- _To-do item_
Reproduce the data below exactly. Skip the pictures.

Source texts of formatted documents
· · · · ·

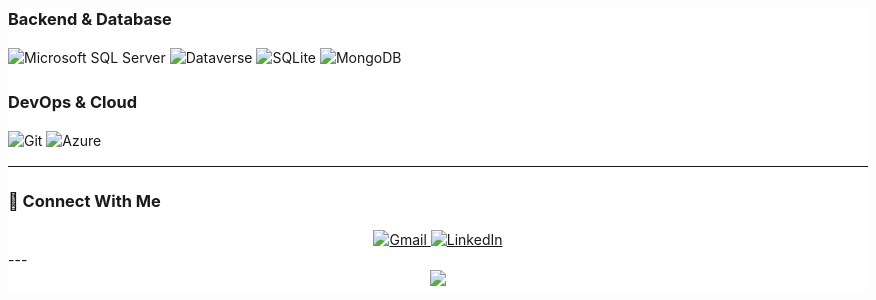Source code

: ### Backend & Database
![Microsoft SQL Server](https://img.shields.io/badge/Microsoft_SQL_Server-CC2927?style=for-the-badge&logo=microsoftsqlserver&logoColor=white)
![Dataverse](https://img.shields.io/badge/Microsoft-Dataverse-45b649?style=for-the-badge&logo=microsoft&logoColor=white)
![SQLite](https://img.shields.io/badge/SQLite-07405E?style=for-the-badge&logo=sqlite&logoColor=white)
![MongoDB](https://img.shields.io/badge/MongoDB-47A248?style=for-the-badge&logo=mongodb&logoColor=white)

### DevOps & Cloud
![Git](https://img.shields.io/badge/Git-F05032?style=for-the-badge&logo=git&logoColor=white)
![Azure](https://img.shields.io/badge/Microsoft_Azure-0089D6?style=for-the-badge&logo=microsoftazure&logoColor=white)
</div>
<hr>
<h3> 🤝 Connect With Me</h3>
<div align="center">
  <a href="mailto:abhilashpratapsingh25@gmail.com">
    <img src="https://img.shields.io/badge/Gmail-D14836?style=for-the-badge&logo=gmail&logoColor=white" alt="Gmail" />
  </a>
  <a href="https://in.linkedin.com/in/abhilashpratapsingh">
    <img src="https://img.shields.io/badge/LinkedIn-0077B5?style=for-the-badge&logo=linkedin&logoColor=white" alt="LinkedIn" />
  </a>
</div>
---
<div align="center">
  <img src="https://capsule-render.vercel.app/api?type=waving&color=gradient&height=100&section=footer" width="100%" />
</div>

· · · · ·

- _Worked solution_
Source code

: ### Backend & Database
![Microsoft SQL Server](https://img.shields.io/badge/Microsoft_SQL_Server-CC2927?style=for-the-badge&logo=microsoftsqlserver&logoColor=white)
![Dataverse](https://img.shields.io/badge/Microsoft-Dataverse-45b649?style=for-the-badge&logo=microsoft&logoColor=white)
![SQLite](https://img.shields.io/badge/SQLite-07405E?style=for-the-badge&logo=sqlite&logoColor=white)
![MongoDB](https://img.shields.io/badge/MongoDB-47A248?style=for-the-badge&logo=mongodb&logoColor=white)

### DevOps & Cloud
![Git](https://img.shields.io/badge/Git-F05032?style=for-the-badge&logo=git&logoColor=white)
![Azure](https://img.shields.io/badge/Microsoft_Azure-0089D6?style=for-the-badge&logo=microsoftazure&logoColor=white)
</div>
<hr>
<h3> 🤝 Connect With Me</h3>
<div align="center">
  <a href="mailto:abhilashpratapsingh25@gmail.com">
    <img src="https://img.shields.io/badge/Gmail-D14836?style=for-the-badge&logo=gmail&logoColor=white" alt="Gmail" />
  </a>
  <a href="https://in.linkedin.com/in/abhilashpratapsingh">
    <img src="https://img.shields.io/badge/LinkedIn-0077B5?style=for-the-badge&logo=linkedin&logoColor=white" alt="LinkedIn" />
  </a>
</div>
---
<div align="center">
  <img src="https://capsule-render.vercel.app/api?type=waving&color=gradient&height=100&section=footer" width="100%" />
</div>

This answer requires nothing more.